WHAT YOU NEED TO DO: Report every line of the listing below that contains the string "eCall", copying each such line in full. Letter case matters.
──────── SOURCE RECORDS
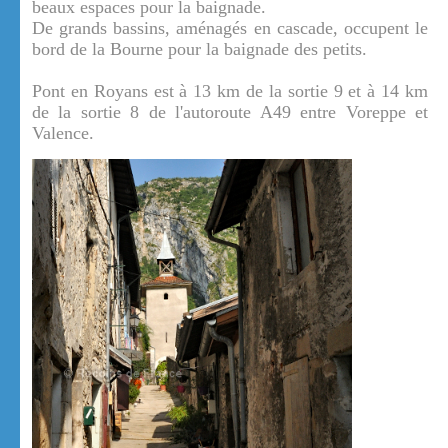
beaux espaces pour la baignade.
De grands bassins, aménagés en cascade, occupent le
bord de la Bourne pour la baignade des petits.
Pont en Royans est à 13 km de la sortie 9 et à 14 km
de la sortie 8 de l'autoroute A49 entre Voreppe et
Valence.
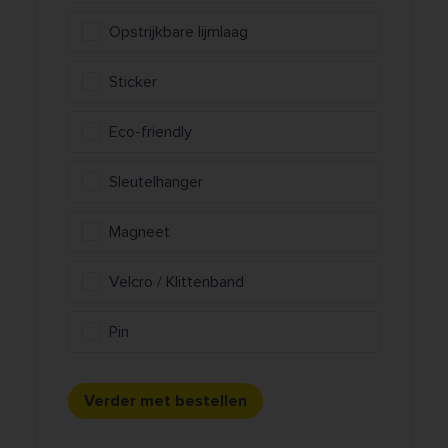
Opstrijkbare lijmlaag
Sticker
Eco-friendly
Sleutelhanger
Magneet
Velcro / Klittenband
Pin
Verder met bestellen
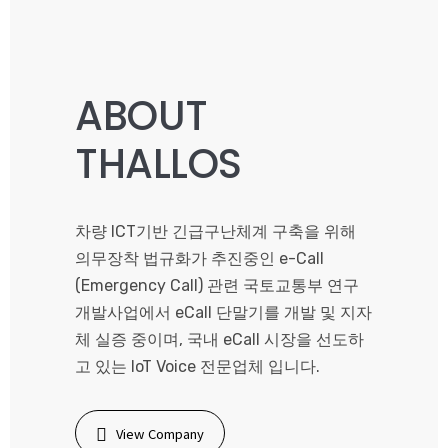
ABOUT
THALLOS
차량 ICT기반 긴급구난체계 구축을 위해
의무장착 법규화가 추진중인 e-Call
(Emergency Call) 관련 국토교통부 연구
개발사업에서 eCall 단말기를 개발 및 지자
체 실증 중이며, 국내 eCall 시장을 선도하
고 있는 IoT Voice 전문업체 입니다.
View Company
────────────────
SOLUTION TO THE EXERCISE:
개발사업에서 eCall 단말기를 개발 및 지자
체 실증 중이며, 국내 eCall 시장을 선도하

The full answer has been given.